Le Front national est-il la cause des problèmes ? Aborder le problème sous cet angle paraît réducteur et, d’une certaine façon, contre-productif. Manifestement, certains n’arrivent pas à faire le deuil de l’idée selon laquelle le principal danger n’est pas le FN, ou plutôt que celui-ci est surtout la conséquence d’une inquiétude qui taraude une part croissante de l’électorat. Le FN doit d’abord être vu comme le produit d’un contexte anxiogène qui a été ouvert par la mondialisation et l’immigration de masse. L’angoisse est d’autant plus vive que les gouvernants ne proposent aucun discours global sur les perspectives d’avenir, hormis quelques formules creuses sur le vivre-ensemble, la tolérance ou le respect des croyances. Ce sont certes de belles valeurs, mais encore faut-il pouvoir leur donner un contenu : à quelles conditions peut-on vivre ensemble ? Jusqu’où doit aller la tolérance ? Toutes les croyances sont-elles respectables ? Pour l’heure, personne n’a répondu à ces questions.

Les électeurs ont aussi le sentiment que les élites renient certains principes. La laïcité est aujourd’hui de plus en plus dénoncée par les intellectuels pour sa supposée hostilité envers l’islam. Résultat : la laïcité est progressivement vidée de toute substance, comme en témoigne la mise en place de la " journée de la laïcité ", célébrée le 9 décembre dernier dans les établissements scolaires, sans que personne ne sache ce qu’il fallait faire.

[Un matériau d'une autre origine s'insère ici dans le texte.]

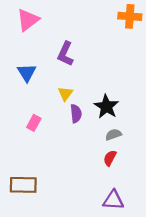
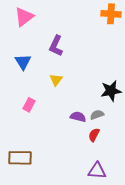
black star: (106, 106) -> (111, 91), moved, turned 30
purple semicircle: (76, 114) -> (78, 117), moved, turned -70

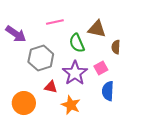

De même, la question de la déchéance de nationalité provoque des réactions disproportionnées dans une partie de la gauche, qui accuse le gouvernement de faire le jeu de l’extrême-droite et de trahir les valeurs républicaines. C’est de bonne guerre de la part de tous ceux qui veulent prendre leur revanche sur Manuel Valls, comme Jean-Marc Ayrault ou Martine Aubry. Cela dit, dans le contexte actuel, ces positionnements tactiques semblent déplacés. Parler d’une mesure anti-républicaine est un comble quand on sait que la déchéance de nationalité était prévue par les Républicains dans le décret de 1848 sur l’abolition de l’esclavage. Etait-il alors anti-républicain d’affirmer qu’on ne peut pas être Français et esclavagiste ? De ce point de vue, il est difficile de donner tort à Manuel Valls lorsque celui-ci déplore qu’" une partie de la gauche s’égare au nom de grandes valeurs en oubliant le contexte, notre état de guerre." Par certains côtés, on a l’impression de revivre la guerre froide, lorsqu’une partie de la gauche s’est montrée incapable de réajuster ses jugements en fonction de la réalité qu’elle avait sous les yeux.